Thanks, good to see you back Greg.
Phil


----------



## All Buns Glazing

Hey Guys,
Here's my entry for the novice class. Shooting at an A4 sheet of paper from 33ft (10 meters) with single TBG 25/20mm taper with 9.5mm steel on one of the nicest possible days ever.

Score: 5 pts (5 hits).

To be as fair as possible, I just shot these shots cold - the A4 sheet was pretty easy to hit, but it's going to get tougher when we start folding it, I'm certain of that!
If I make it through to round 3, I'll be shooting in the Vietnamese countryside, so that'll be a VAST change of scenery from my messy West Australian backyard! haha

Anyway, here's the video.


----------



## Charles

Good shooting ... looks like the pattern from a full auto burst .... gradually creeping up ...

Cheers .... Charles


----------



## All Buns Glazing

Thanks Charles - truth is the first shot landed high, 2nd low, then it crept to the centreish.


----------



## richblades

good stuff right there.
Looks like I better get to practicing to make it into the second round with ya.
I love to compete at anything but shooting and making holes is an all time favorite.


----------



## Flatband

We had our NY Metro shoot in Long Island today (Saturday May19th). We made copies of the Slingshot Forum Target and 3 of us who hadn't shot the target yet gave it a go. The video is below and the results were: Peresh-Pro Division-85 points
Flatband-Pro Division-70 points
CVArcher-Pro Division-60 points. Lot of fun!





 Flatband


----------



## lightgeoduck

Flatband said:


> We had our NY Metro shoot in Long Island today (Saturday May19th). We made copies of the Slingshot Forum Target and 3 of us who hadn't shot the target yet gave it a go. The video is below and the results were: Peresh-Pro Division-85 points
> Flatband-Pro Division-70 points
> CVArcher-Pro Division-60 points. Lot of fun!
> 
> 
> 
> 
> 
> Flatband


That's some good stuff,,, The next time I am in country, I definitely would love to swing up there one saturday and shoot with you guys!

Well, with out further doo







here is my entry....and obviously this was a single take job







... I added some other stuff of interest (to me at least) so it isn't just a shooting video...

note you can skip straight to the shooting by clicking the lower right portion of the vid.. and a bit back from that point will show my distance verification

[media]http://www.youtube.com/watch?v=cYVbx9jmMBw

I am running under the "Expert" class and though I may not necessarily be an expert, I would like to think I am not a beginner









Thanks

LGD


----------



## Bostradamus

you guys are all good!! i'm in and excited to try too!! 
for beginner, im not ballsy enough to try for expert....yet


----------



## Flatband

Hey, doing good, doing bad, it doesn't matter.
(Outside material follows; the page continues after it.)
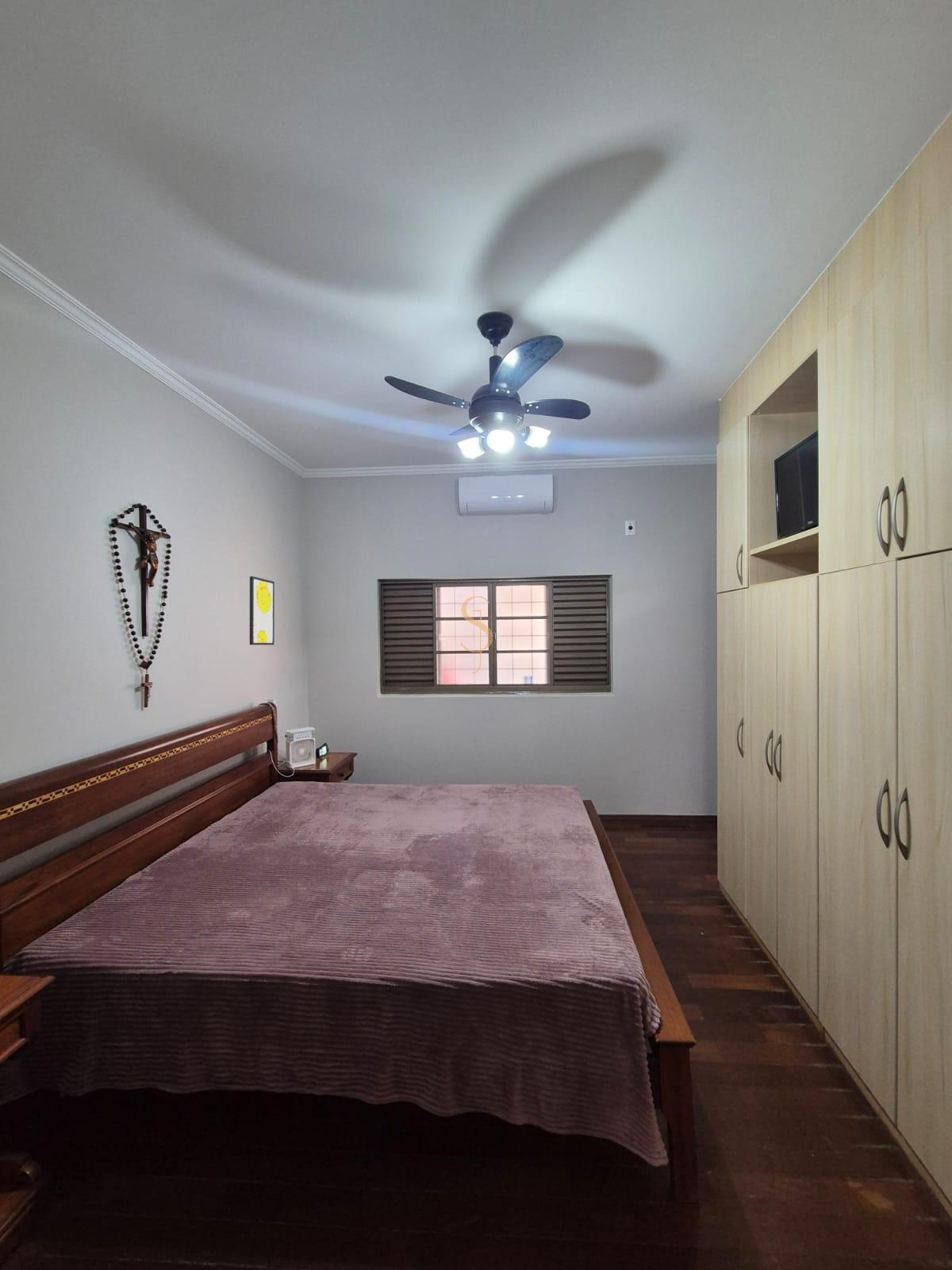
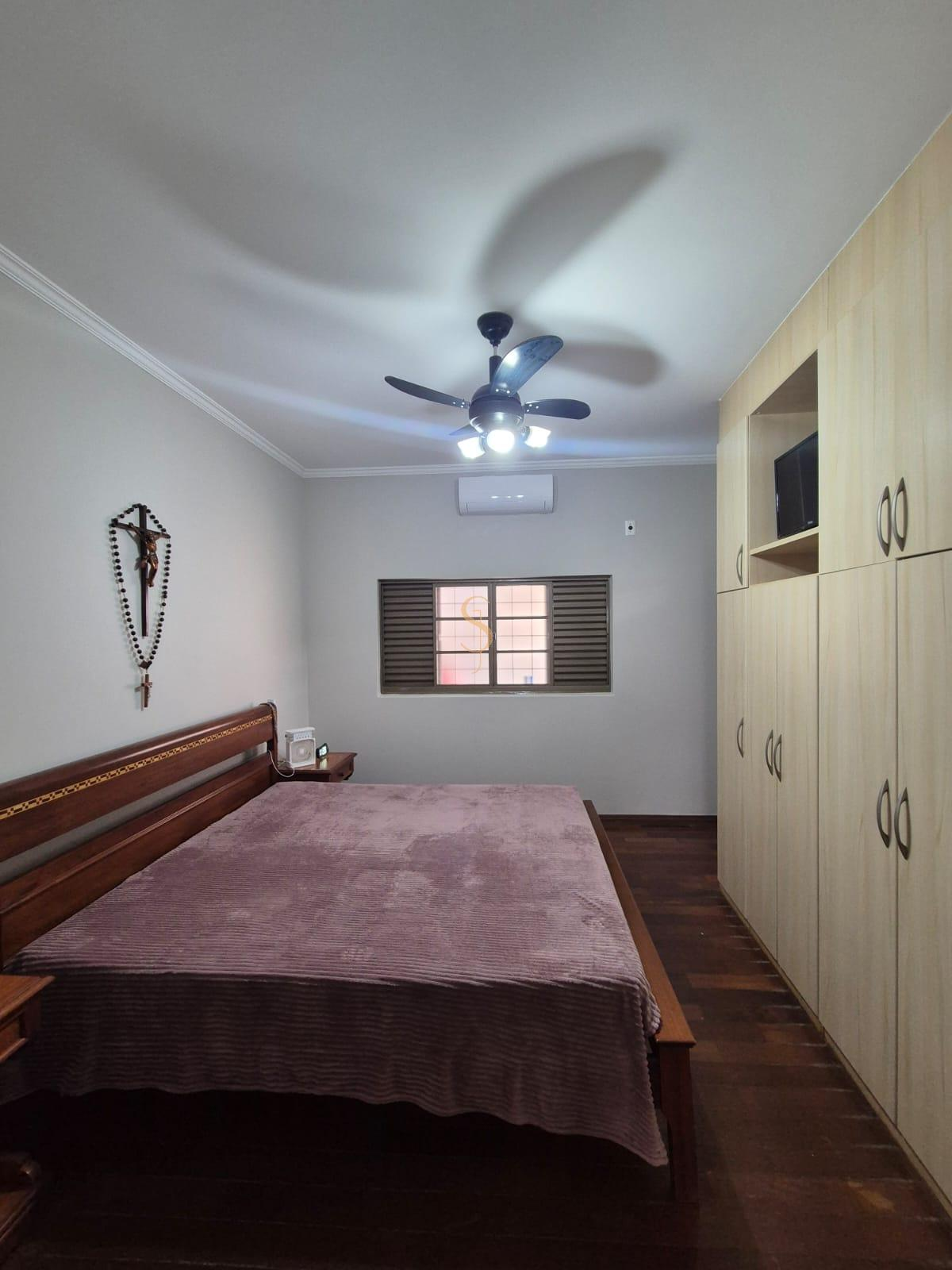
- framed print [249,575,275,645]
We're trying, having fun and competing-COOL!!!!!Flatband


----------



## Beanflip

Here is some open class fun.


----------



## Beanflip

I've shot at the paper a few times. 80 was my best. I am going to follow the rules as they are and try to post one for 100 before the deadline.


----------



## philly

Greg, great vid and good group, move that to the right just a tad and you would be right up there. I shot four vids to get to 100 points, first was a 95. Shot with the gang yesterday on LI and it does make a difference when the camera is on, we all shot good until it was time to record and then the yipstayips took over. Anyway, good shooting, enjoyed the tape.
Philly


----------



## M.J

philly said:


> Greg, great vid and good group, move that to the right just a tad and you would be right up there. I shot four vids to get to 100 points, first was a 95. Shot with the gang yesterday on LI and it does make a difference when the camera is on, we all shot good until it was time to record and then the yipstayips took over. Anyway, good shooting, enjoyed the tape.
> Philly


I've got a bad case of the "yipstayyips" on right now!
Basically taking a break from any kind of real target shooting.


----------



## M.J

Beanflip said:


> Here is some open class fun.


You're the man, Beanflip! I'll give you a pass on the verification because of your history and because you're the first open class entry (it's like how a teacher grades you easier if you volunteer to go first) but you need to verify it on the paper targets for sure.
Also bring back the 'stache!


----------



## Bostradamus

Hrawk said:


> Post your entries here for May 2012. Be sure to include your video and state what division the entry is for.
> 
> *Current Entries and Scores:*
> 
> *NOVICE*
> Richblades - 4
> All Buns Glazing - 5
> 
> *BEGINNER*
> No entries
> 
> *Intermediate*
> LGD - 40pts
> 
> *EXPERT*
> Pop Shot (and John Rambo) - 95
> 
> *PRO*
> M_J - 90pts
> Rayshot - 100pts
> Kenny Cannon - 100pts
> Philly - 100pts
> Peresh - 85pts
> Flatband - 70pts
> CVArcher - 60pts
> 
> *Open*
> Beanflip - 10pts


i wanted to be put in the beginner class, but now that there is an intermediate, please put me down for that!! and the video has to be posted by when??


----------



## M.J

June 7th is the last day. Just post the vid in this topic. Good luck!


----------



## richblades

good shooting beanflip, I can just see me when I can shoot like that..I'll need a bigger hat or bigger head.
I have made me another natural catty from a fallen poplar and as soon as I sand the blood off of it and finish it up and get her banded, I'm goin for my 5 in the paper agani.
Seems it's not just power tools I have to be extra saftey minded about. Did anyone know how easy is it is to cut into a digit with a coping saw?.
whoopsie!!


----------



## M.J

Here's an entry from my wife, Jodi







. She's entering in the Novice class.
Slingshot is a little natural from Crazy Mike with a Flatband double-cup pouch. Score: 4





Edit: Moving Jodi's entry to the Beginner class. Her score is 25.


----------



## Hrawk

Great shooting Mrs MJ !


----------



## Rayshot

That is great that she did the video entry. Maybe it is a mixed up memory but I thought the Mrs didn't have anything/interest to do with slingshots.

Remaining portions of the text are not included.